• JOB: Leaving the pictures aside, return all of the data below exactly.

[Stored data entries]
*-*-*

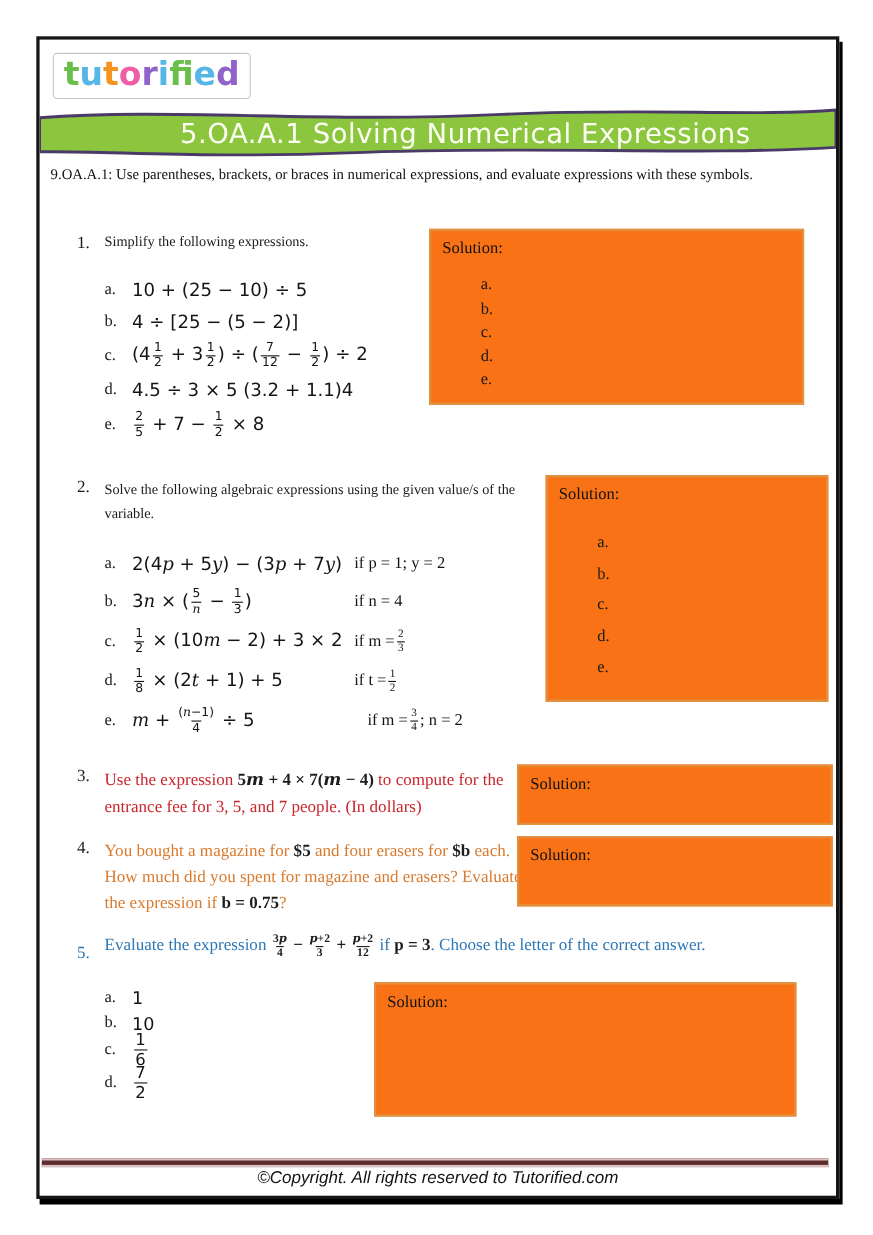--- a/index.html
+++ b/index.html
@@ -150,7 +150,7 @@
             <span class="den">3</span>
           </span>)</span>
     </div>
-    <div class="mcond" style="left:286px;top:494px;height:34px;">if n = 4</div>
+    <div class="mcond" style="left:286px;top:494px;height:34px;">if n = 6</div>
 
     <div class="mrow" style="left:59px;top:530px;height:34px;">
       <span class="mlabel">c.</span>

*-*-*

• RESULT:
--- a/index.html
+++ b/index.html
@@ -150,7 +150,7 @@
             <span class="den">3</span>
           </span>)</span>
     </div>
-    <div class="mcond" style="left:286px;top:494px;height:34px;">if n = 4</div>
+    <div class="mcond" style="left:286px;top:494px;height:34px;">if n = 6</div>
 
     <div class="mrow" style="left:59px;top:530px;height:34px;">
       <span class="mlabel">c.</span>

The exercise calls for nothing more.